= 78th Texas Legislature =

The 78th Texas Legislature met from January 14 to June 2, 2003 in regular session, and in three called sessions in 2003, and a fourth called session in 2004. All members of the House of Representatives and all members of the Senate (15 to two-year terms, 16 to four-year terms) were elected in the 2002 general election, with seats apportioned among the 2000 United States census.

This was the first legislature in over 100 years that Republicans had control of both Houses of the Legislature. Tom Craddick was elected as the first Republican Speaker of the House since 1873.

== Notable Events ==

=== Mid-Decade Redistricting and Quorum Break ===
During the 2003 Texas redistricting, the majority Republicans in the Texas House of Representatives sought to carry out a controversial mid-decade congressional redistricting bill which would have favored Republicans by displacing five Democratic U.S. Representatives from Texas, nicknamed the "Texas Five", from their districts. The House Democrats, certain of defeat if a quorum were present, took a plane to the neighboring state of Oklahoma to prevent a quorum from being present (and thus the passage of the bill). The group gained the nickname the "Killer Ds".

Similarly, the minority Democrats in the Texas Legislature's upper chamber, the Texas Senate, fled to New Mexico to prevent a quorum of the Senate to prevent a redistricting bill from being considered during a special session. The group, nicknamed the "Texas Eleven", stayed in New Mexico for 46 days before John Whitmire returned to Texas, creating a quorum. Because there was now no point in staying in New Mexico, the remaining ten members of the Texas Eleven returned to Texas to vote in opposition to the bill.

==Sessions==
- 78th Regular session: January 14, 2003 – June 2, 2003
- 78th First called session: June 30, 2003 – July 28, 2003
To consider legislation relating to congressional redistricting.
- 78th Second called session: July 28, 2003 – August 26, 2003
To consider legislation relating to congressional redistricting.
- 78th Third called session: September 15, 2003 – October 12, 2003
To consider legislation relating to congressional redistricting.

To consider legislation relating to state fiscal management, including adjustments to certain school district fiscal matters made necessary by recent changes in state fiscal management; making related appropriations.

To consider legislation relating to the dates of certain elections, the procedures for canvassing the ballots for an election, and the counting of certain ballots voted by mail.

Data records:

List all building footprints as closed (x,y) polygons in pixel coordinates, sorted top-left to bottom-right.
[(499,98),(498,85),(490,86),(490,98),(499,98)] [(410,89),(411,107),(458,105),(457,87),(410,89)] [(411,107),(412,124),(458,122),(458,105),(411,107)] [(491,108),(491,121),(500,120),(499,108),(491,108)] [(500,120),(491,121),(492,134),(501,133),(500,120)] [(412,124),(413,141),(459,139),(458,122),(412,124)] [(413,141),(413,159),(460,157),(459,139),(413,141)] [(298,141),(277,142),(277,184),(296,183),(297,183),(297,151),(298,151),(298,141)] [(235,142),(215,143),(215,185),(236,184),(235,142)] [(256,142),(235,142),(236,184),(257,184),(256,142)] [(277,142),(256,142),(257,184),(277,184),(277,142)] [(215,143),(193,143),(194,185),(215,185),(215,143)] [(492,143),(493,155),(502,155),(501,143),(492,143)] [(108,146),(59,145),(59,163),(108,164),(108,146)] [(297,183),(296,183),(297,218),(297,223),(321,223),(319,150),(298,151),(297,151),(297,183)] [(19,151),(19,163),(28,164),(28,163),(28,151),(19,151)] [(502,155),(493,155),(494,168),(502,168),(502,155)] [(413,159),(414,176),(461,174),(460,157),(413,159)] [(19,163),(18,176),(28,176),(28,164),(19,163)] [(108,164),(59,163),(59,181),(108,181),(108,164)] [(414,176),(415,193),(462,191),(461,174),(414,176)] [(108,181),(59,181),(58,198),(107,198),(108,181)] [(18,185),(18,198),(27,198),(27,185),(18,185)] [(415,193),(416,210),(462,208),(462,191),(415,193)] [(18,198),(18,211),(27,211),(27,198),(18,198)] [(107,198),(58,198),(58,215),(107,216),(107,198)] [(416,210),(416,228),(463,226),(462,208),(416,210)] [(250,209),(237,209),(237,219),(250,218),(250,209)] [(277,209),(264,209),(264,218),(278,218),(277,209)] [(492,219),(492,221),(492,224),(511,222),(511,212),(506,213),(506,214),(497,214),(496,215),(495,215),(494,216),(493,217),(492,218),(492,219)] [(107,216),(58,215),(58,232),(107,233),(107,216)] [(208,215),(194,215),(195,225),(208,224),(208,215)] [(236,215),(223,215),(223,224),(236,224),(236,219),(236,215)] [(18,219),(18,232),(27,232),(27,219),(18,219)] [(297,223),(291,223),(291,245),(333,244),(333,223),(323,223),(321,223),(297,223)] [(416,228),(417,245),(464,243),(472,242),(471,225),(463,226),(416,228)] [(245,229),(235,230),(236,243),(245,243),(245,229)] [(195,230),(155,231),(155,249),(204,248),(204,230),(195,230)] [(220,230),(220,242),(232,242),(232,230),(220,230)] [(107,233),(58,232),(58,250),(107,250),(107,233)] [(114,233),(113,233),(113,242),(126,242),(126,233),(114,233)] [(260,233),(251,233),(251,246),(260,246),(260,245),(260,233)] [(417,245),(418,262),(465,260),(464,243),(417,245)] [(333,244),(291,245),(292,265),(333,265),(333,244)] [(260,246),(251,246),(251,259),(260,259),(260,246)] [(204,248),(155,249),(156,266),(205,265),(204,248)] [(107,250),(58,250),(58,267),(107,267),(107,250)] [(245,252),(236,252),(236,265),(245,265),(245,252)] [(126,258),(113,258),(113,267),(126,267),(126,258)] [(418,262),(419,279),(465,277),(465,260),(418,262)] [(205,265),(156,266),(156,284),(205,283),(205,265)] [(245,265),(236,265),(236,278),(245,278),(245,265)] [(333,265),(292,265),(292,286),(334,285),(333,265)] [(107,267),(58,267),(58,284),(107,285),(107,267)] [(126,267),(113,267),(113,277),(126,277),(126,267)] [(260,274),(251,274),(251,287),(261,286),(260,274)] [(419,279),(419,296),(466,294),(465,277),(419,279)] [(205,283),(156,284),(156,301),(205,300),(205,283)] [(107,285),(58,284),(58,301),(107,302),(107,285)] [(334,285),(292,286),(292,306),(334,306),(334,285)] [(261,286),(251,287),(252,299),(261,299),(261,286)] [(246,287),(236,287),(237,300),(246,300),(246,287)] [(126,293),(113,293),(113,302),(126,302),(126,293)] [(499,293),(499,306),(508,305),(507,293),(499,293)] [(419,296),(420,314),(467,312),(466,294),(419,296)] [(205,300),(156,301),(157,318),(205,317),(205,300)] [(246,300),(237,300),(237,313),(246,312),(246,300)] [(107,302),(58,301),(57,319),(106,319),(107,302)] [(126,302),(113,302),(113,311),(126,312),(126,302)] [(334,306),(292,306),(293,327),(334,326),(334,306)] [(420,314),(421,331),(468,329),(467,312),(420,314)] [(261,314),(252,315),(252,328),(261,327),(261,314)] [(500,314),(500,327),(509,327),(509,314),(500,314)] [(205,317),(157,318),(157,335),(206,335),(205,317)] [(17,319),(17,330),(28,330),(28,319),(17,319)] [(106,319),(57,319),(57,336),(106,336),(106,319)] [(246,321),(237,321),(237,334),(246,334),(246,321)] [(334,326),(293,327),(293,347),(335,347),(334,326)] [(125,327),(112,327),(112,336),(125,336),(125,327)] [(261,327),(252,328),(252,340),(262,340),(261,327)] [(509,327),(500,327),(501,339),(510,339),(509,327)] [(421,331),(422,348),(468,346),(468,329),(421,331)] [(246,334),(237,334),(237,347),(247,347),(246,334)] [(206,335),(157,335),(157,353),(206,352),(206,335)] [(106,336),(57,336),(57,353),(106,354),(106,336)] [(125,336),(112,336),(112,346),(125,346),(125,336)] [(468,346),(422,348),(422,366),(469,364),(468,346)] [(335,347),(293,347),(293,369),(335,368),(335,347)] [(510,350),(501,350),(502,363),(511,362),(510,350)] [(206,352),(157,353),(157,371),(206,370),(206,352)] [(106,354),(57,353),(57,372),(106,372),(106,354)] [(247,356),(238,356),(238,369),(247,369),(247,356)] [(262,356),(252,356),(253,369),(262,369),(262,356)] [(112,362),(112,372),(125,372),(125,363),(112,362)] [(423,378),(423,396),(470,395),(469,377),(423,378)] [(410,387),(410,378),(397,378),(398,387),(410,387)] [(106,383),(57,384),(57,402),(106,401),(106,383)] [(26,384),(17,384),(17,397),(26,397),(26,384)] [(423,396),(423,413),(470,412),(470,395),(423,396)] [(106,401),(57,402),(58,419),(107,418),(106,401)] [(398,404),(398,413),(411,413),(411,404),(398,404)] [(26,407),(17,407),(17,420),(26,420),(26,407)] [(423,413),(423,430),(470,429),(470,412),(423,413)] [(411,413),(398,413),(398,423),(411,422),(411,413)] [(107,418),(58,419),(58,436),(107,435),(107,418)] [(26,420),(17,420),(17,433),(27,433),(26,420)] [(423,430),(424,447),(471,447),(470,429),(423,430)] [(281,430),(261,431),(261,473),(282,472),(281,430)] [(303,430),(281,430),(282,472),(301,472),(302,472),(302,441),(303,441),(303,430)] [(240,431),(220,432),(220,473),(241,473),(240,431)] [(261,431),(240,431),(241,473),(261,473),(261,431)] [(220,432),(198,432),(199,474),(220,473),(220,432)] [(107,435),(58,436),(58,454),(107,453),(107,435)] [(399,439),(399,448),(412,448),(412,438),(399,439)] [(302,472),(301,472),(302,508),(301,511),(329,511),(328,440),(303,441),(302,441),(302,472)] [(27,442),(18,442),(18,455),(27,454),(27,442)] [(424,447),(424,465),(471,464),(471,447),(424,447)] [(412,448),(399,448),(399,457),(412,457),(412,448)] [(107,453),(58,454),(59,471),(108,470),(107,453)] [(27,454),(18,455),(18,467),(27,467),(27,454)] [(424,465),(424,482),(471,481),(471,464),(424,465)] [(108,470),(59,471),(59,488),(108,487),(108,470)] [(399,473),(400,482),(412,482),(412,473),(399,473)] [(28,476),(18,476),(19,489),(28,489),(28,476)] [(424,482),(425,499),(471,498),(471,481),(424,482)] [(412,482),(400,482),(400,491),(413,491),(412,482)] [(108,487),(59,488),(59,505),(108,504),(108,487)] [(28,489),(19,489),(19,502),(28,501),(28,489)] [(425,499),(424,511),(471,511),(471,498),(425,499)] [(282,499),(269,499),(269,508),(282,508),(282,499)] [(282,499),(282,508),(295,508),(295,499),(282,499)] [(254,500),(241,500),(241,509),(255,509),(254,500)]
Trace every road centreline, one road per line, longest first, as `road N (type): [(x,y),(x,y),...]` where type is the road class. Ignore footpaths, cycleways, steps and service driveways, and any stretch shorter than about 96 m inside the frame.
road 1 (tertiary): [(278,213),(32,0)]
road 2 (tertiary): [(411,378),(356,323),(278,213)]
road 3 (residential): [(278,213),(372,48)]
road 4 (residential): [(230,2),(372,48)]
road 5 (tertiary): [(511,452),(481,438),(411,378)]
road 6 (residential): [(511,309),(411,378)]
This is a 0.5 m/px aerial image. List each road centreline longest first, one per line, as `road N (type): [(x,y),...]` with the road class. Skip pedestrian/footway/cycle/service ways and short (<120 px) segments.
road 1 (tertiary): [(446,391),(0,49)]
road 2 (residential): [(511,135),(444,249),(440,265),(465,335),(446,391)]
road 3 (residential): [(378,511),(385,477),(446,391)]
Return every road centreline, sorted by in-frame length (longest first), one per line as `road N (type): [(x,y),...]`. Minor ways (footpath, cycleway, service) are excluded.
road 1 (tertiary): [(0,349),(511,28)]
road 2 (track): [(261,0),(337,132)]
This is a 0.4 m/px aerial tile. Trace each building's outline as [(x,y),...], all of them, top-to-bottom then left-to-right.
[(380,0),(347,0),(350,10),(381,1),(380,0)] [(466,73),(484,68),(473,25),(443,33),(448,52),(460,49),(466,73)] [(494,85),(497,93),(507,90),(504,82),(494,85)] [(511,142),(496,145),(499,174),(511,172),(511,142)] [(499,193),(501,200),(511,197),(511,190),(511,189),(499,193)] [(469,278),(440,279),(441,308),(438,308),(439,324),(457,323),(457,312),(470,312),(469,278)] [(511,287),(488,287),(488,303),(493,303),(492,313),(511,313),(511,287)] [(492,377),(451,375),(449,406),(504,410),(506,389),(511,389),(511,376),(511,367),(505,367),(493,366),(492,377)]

Set of tasks
(a) In the article on the 78th Texas Legislature, why did the remaining ten members of the "Texas Eleven" go back to Texas? Answer in one to three sentences.
(b) Continue the article on the 78th Texas Legislature from the point where it stops.
The rows are separate material and are not part of the article on the 78th Texas Legislature.

Task-by-task results
(a) John Whitmire returned to Texas after 46 days, and that created a quorum in the Senate. With a quorum present, there was no longer any point in staying in New Mexico. The other ten came back to vote against the redistricting bill.

(b)
To consider legislation modifying the filing period and related election dates for the primary elections in Texas.

To consider legislation relating to the financing, construction, improvement, maintenance, and operation of toll facilities by the Texas Department of Transportation and the disposition of money generated by the driver responsibility program, fines imposed for certain traffic offenses, and certain fees collected by the Department of Public Safety of the State of Texas; making an appropriation.

To consider legislation relating to the reorganization of, efficiency in, and other reform measures applying to state government.

To consider legislation appropriating fees established by legislation from the 78th Regular Session of the Texas Legislature that remain unappropriated. This matter shall be strictly construed to only include fees that were established during that session of the legislature.

Legislation relating to making an appropriation for the purpose of returning to a fund outside of the state treasury cash that was transferred from the fund to the general revenue fund.
- 78th Fourth called session: April 20, 2004 – May 17, 2004
To consider legislation that provides for performance based incentives to schools that attain higher levels of achievement.

To consider legislation that provides a cap on the growth in the appraisal values of homesteads for property tax purposes.

To consider legislation that provides a cap that is indexed to population and inflation on all property tax revenues received by local governments.

To consider legislation that provides reform of the property tax appraisal process, including having elected officials approve certification rolls, and requiring mandatory sales price disclosure of real property.

To consider legislation that provides for modifications to the recapture provisions of the school finance system, including but not limited to a constitutional amendment that links residential and non-residential tax rates at a lower level than provided by current law, providing for local enrichment.

To consider legislation that creates an Educational Excellence Fund to provide incentive funding, funding to maintain and enhance equity, and greater funding to address the needs of students with limited English proficiency.

To consider legislation on education reforms and property tax reduction proposals that benefit the school children and property tax payers of Texas.

To consider legislation that provides for an increase in cigarette and tobacco product taxes and fees and dedicating the revenue derived from the increase to the Educational Excellence Fund and for school property tax relief for taxpayers.

To consider legislation and amendments to the constitution that authorize and allow the placement and licensing of video lottery terminals at licensed racetracks and certain Indian reservations, providing that the revenue derived from such activity is dedicated to the Educational Excellence Fund, providing that the racetracks and tribes sign a contract with the state.

To consider legislation that privatizes the collection of delinquent taxes.

To consider legislation that provides for a reasonable tax and fees on certain adult entertainment venues.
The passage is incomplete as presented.